Bernese Mountain Dog
Known for their distinct tri-colored coat, large size, and friendly personality, the Bernese Mountain Dog makes an EXCELLENT family member!
Switzerland is the origin of this giant and much LOVED breed! This gentle giant is known for their hard working farm skills in the Swiss Alps, providing herding, drafting, pulling carts, guarding, and much more. Often referred as a "Berner," this purebred has an abundance of wonderful qualities. They made their way to the United States in the late 1920's, and were officially recognized by the American Kennel Club in 1937.
The Bernese is one of four Sennenhunds breeds from Switzerland, also known as the Swiss Mountain Dogs:
- Berner Sennenhund/Bernese Mountain Dog
- Entlebucher Sennenhund/Entlebucher Mountain Dog
- Grosser Schweizer Sennenhund/Greater Swiss Mountain Dog
- Appenzeller Sennenhund/Appenzeller
They have many similarities including coloring, working skills, and temperament. The Bernese is the one that remains the most popular of the four.
Don't Let Their Size Fool You - Gentle with All!
The Berner is truly known in America for their gentle personality, especially around children. Although they are large in size, some reaching up to 105 pounds, they don't "push their weight" around in a negative way. Although children should be taught early on to respect and be gentle with all animals, an adult Berner that has been properly socialized can tolerate the rambunctious play of children.
Small children will delight in being pulled around in a sled or cart by a Bernese. Due to their drafting skills, the Bernese will relish doing this job. Training will be important to ensure that the Berner and children are safe at all times.
They are great with other animals too, and will even tolerate a little yappy dog! They are a wonderful breed to have on a farm, suburbs, or even in the city.
No Couch Potato Here
Being a working breed, their overall energy level is moderate. They require a walk once or twice a day for about 45 minutes. A fenced in-yard is ideal, and the best option for the Bernese Mountain Dog. They enjoy romping around and exploring, a safe and clean back yard offers this to the Berner. A visit to the local park will give a Berner an opportunity to explore and exercise if a fenced in-yard is not an option.
The Bernese enjoys hiking, and will be happy to carry a backpack for their human. Just make sure your Berner has no Hip Dysplasia or arthritis, which can make bearing weight extremely painful.
If you live in a small condo or apartment, you might want to rethink about being a pet-parent to a Berner, this isn't a compact size dog. They will take up plenty of living space, and have no issues sprawling their large size all about.
Therapy Dog in the Making
The Bernese Mountain Dog makes a wonderful Therapy Dog. Because of their gentle soul, calm demeanor, and easy-going spirit, the Berner will look forward to visits at the children's hospital or nursing home. They will seek out attention during their visits, enjoying being pet and loved.

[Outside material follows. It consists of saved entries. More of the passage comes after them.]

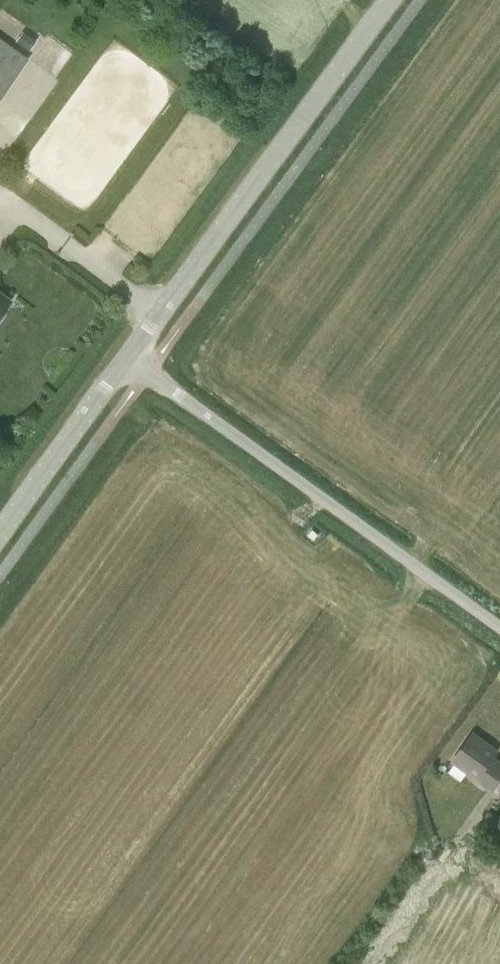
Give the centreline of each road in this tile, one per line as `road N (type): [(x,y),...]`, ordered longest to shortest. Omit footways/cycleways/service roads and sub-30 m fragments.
road 1 (unclassified): [(499,627),(127,358)]
road 2 (tertiary): [(127,358),(390,0)]
road 3 (tertiary): [(0,535),(127,358)]

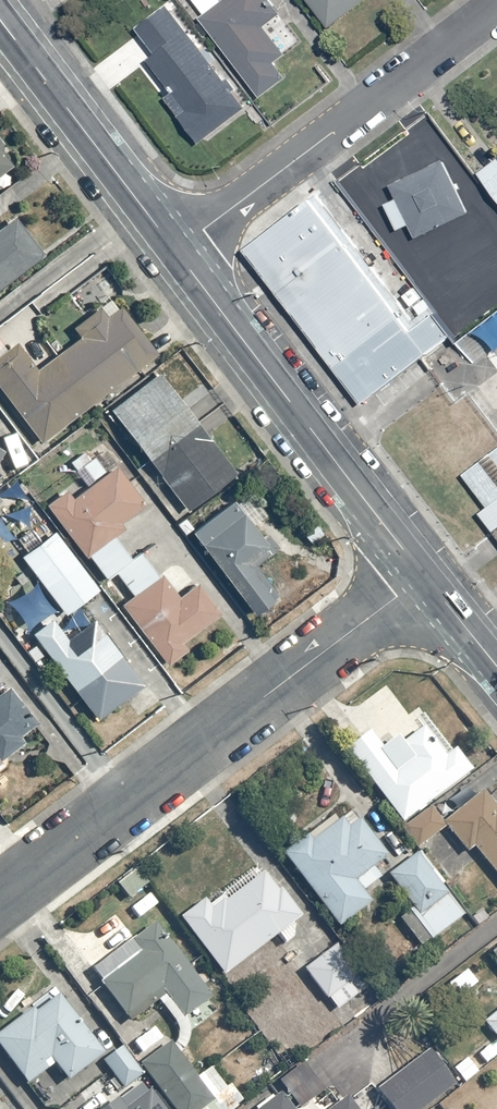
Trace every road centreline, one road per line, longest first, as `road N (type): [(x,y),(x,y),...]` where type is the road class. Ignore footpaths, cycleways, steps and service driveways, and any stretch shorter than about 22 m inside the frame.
road 1 (residential): [(424,575),(0,902)]
road 2 (tertiary): [(177,253),(424,575)]
road 3 (residential): [(496,8),(177,253)]
road 4 (tertiary): [(0,21),(177,253)]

They are a tall dog, averaging about 23 to 28 inches in height, making it easy for people in wheelchairs or bed-bound to pet a Bernese without having to bend over.
This is a great way to give a Berner a "job" if you do not live on a farm.
Heavy Duty Grooming
Bernese Mountain Dogs are heavy shedders with their long, wavy, weather resistant coat especially during the shedding seasons. If an allergy sufferer lives within the household, the Berner is not the breed to consider. Daily brushings are a must. Giving a Bernese a bath is not an easy task. Consider taking them to a professional groomers to get cleaned. Their coat is thick and can take hours to dry properly. A professional groomer offers the tools to get the job done in a timely fashion.
Heat is Not Their Friend
The Bernese is a winter season dog through and through! Their thick, long coat should never be shaved. Warm and humid climates are not the place to have a Berner live. Special care to keep them cool in the summer months should be provided.
Although the Bernese enjoys the outdoor lifestyle, just like any dog, they thrive in an environment of being with their humans, and should never be considered an outside dog only. They only prefer to be outside when their humans are with them.
Cancer is a Concern
Average lifespan for a Bernese Mountain Dog is about 6-8 years compared to a few years ago when it use to be 10-12. Unfortunately, this decrease is contributed to cancer being the number one reason why many Berner's have a short lifespan. Research is being done within the Bernese Mountain Dog Club of America to prevent and stop this horrible disease.
Hip Dysplasia, arthritis, bloat, eye disorders, thyroid disorder, and von Willebrand's disease are common health concerns along with cancer amongst the breed.
As you begin looking for a Bernese Mountain Dog, please check with rescue organizations first. Every year there are millions of dogs being euthanized - not because they are bad dogs, but because there is no home for them and insufficient resources to care for them at rescue agencies. By adopting a dog, you are truly saving a life!
At the very least, NEVER purchase any dog from a pet store. Unfortunately, those puppies almost always come from puppy mills. Instead, look for a reputable breeder to work with.
On a final note, it is important to spay and neuter your puppy by 6 months old to have a healthy and happy pet for many years to come!